*** Source material Section Begins ***
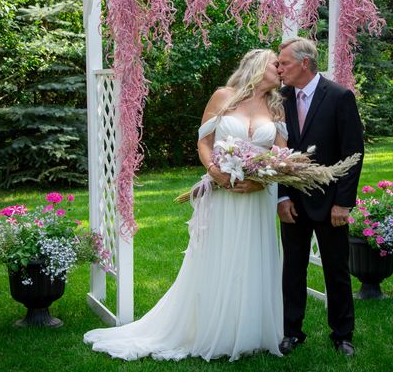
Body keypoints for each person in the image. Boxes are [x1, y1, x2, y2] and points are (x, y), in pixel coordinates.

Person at [84, 49, 287, 361]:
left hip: (258, 196)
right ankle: (209, 326)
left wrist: (260, 181)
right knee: (219, 256)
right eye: (278, 64)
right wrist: (214, 171)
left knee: (252, 256)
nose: (282, 70)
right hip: (222, 193)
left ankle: (247, 330)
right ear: (259, 65)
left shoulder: (276, 107)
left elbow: (282, 155)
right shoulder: (224, 96)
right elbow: (204, 142)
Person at [276, 37, 364, 357]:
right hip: (294, 203)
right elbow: (279, 152)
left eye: (284, 62)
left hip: (331, 204)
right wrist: (281, 198)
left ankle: (342, 334)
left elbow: (353, 153)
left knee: (336, 269)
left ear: (304, 63)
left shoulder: (340, 97)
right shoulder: (280, 98)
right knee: (292, 269)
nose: (279, 68)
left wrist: (343, 202)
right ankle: (291, 331)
*** Source material Section Ends ***
How to complete this task
Lines of the listing above that contain the word "knee" should all be returned.

Solution below
right knee: (219, 256)
left knee: (252, 256)
left knee: (336, 269)
right knee: (292, 269)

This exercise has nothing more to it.